Adoption of stablecoins has been driven by numerous factors beyond speculation and short-term hedging amongst digital asset traders. They have grown in popularity across inflation-ravaged countries as a hedge against local devaluation, and data from Tether revealed that it settled $156bn of payments worth under $1,000, indicating adoption as a direct means of exchange. A16z calculated that on an adjusted basis (removing bot activity), annual volumes are $9tn, up 87% and five times more than PayPal processed.
As stablecoins enter their next phase, their trajectory will be shaped less by innovation alone and more by policy choices, issuer resilience and their interaction with existing financial systems.
Tokenisation
Tokenisation didn’t move markets in 2025. It moved institutions.
Blackrock’s CEO Larry Fink put it simply this year: “Tokenisation can greatly expand the world of investable assets beyond listed stocks and bonds”, as he believes that the tokenisation of every financial instrument stands before us, with blockchain serving as a transformative tool for investment efficiencies and democratisation.

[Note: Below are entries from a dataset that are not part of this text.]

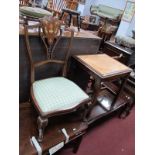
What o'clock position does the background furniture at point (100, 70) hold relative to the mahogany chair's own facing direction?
The background furniture is roughly at 9 o'clock from the mahogany chair.

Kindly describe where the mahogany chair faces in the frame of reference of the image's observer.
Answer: facing the viewer and to the right of the viewer

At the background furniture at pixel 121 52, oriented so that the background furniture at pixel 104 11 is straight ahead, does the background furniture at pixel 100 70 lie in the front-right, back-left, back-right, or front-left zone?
back-left

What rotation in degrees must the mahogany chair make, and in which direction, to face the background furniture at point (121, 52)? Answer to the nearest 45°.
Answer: approximately 90° to its left
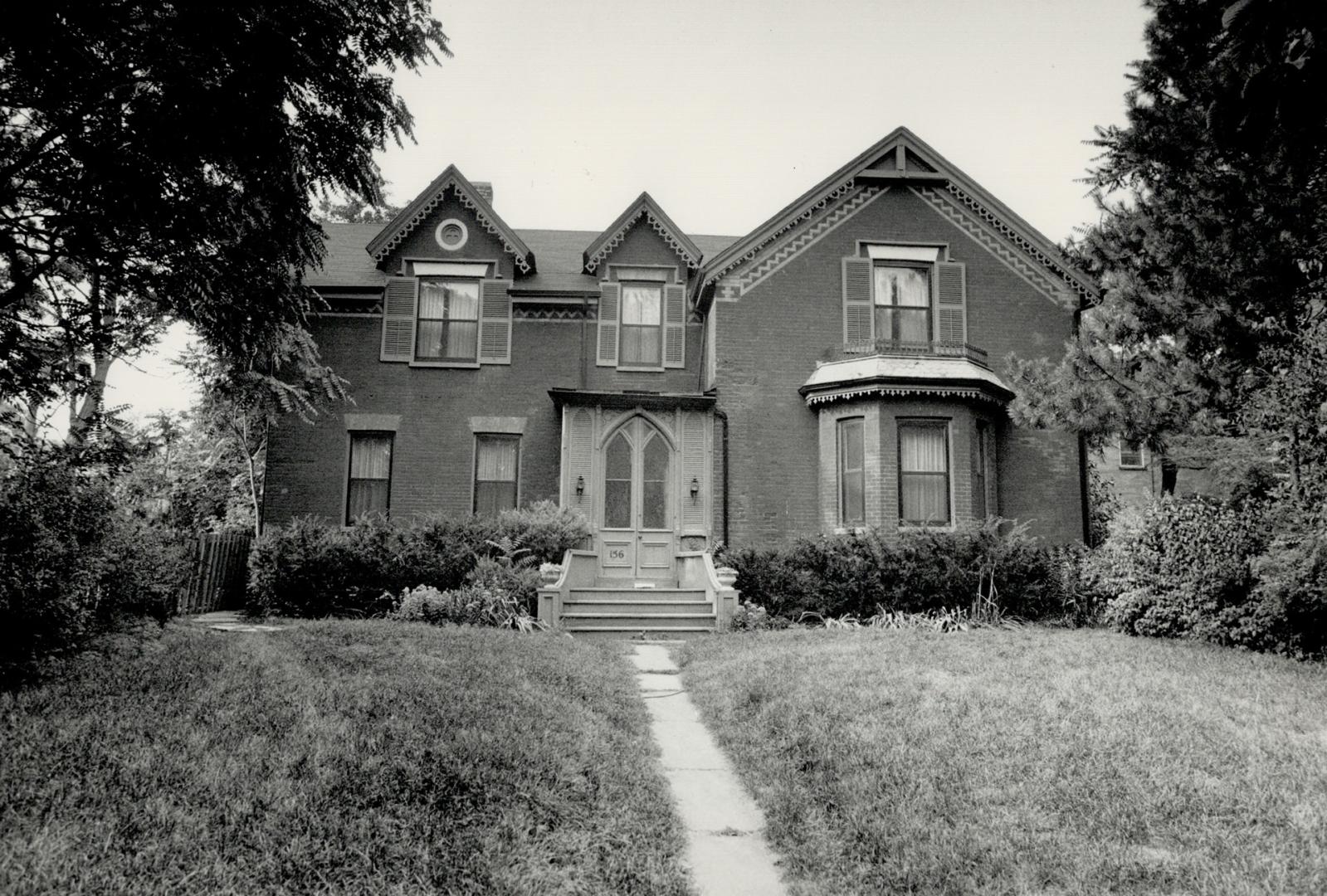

In 2025 Blackrock moved beyond rhetoric and into early implementation – its onchain money-market fund BUIDL passed the $100m dividends payout landmark just a couple of days ago, and reached a peak of almost $3bn this year. Bloomberg reported that the finance giant is planning to tokenise all of their ETFs, aligning with Fink’s vision on the future of finance.
JP Morgan was another major institution to join the tokenisation fray, launching an onchain money market fund (token name: MONY) in mid-December and it was the first global systemically important bank to do so on a public blockchain (Ethereum). Meanwhile, its own permissioned Kinexys blockchain continues to transact over $3bn in volume per day, and launched tokenised deposits for clients, working alongside Singaporean banking giant DBS.
We also saw the market begin to shift too.
Clearing House DTCC received approval to tokenise real world assets, including securities, with an initial pilot for tokenised treasuries to launch on the Canton blockchain. In September, Nasdaq publicly proposed tokenised stocks and the new SEC Chair, Paul Atkins described tokenisation not as a decade-out vision but something the market could see in years.
2025 saw tokenisation move firmly global with Dubai launching a program to put title deeds on chain, enabling fractional property ownership. Pakistan and Binance signed a deal to tokenise potentially $2bn in state assets, Bhutan launched an official tokenised gold instrument, and a Japanese developer launched a $75m tokenised property programme.
As it stands today, approx. $30bn real-world assets now sit on-chain, a four-fold increase from just two years ago.
Overall, even though a challenging Q4 soured investor sentiment, 2025 still proved to be a successful year for the digital asset industry, featuring major institutional adoption, regulatory advances, and greater real-world usage than ever before, laying the foundations for further expansion of the industry.
Onwards to 2026!
This yearly financial roundup is for informational purposes only and is not financial, investment, or legal advice. Information is based on public sources as of publication and may change. Consult a professional before acting.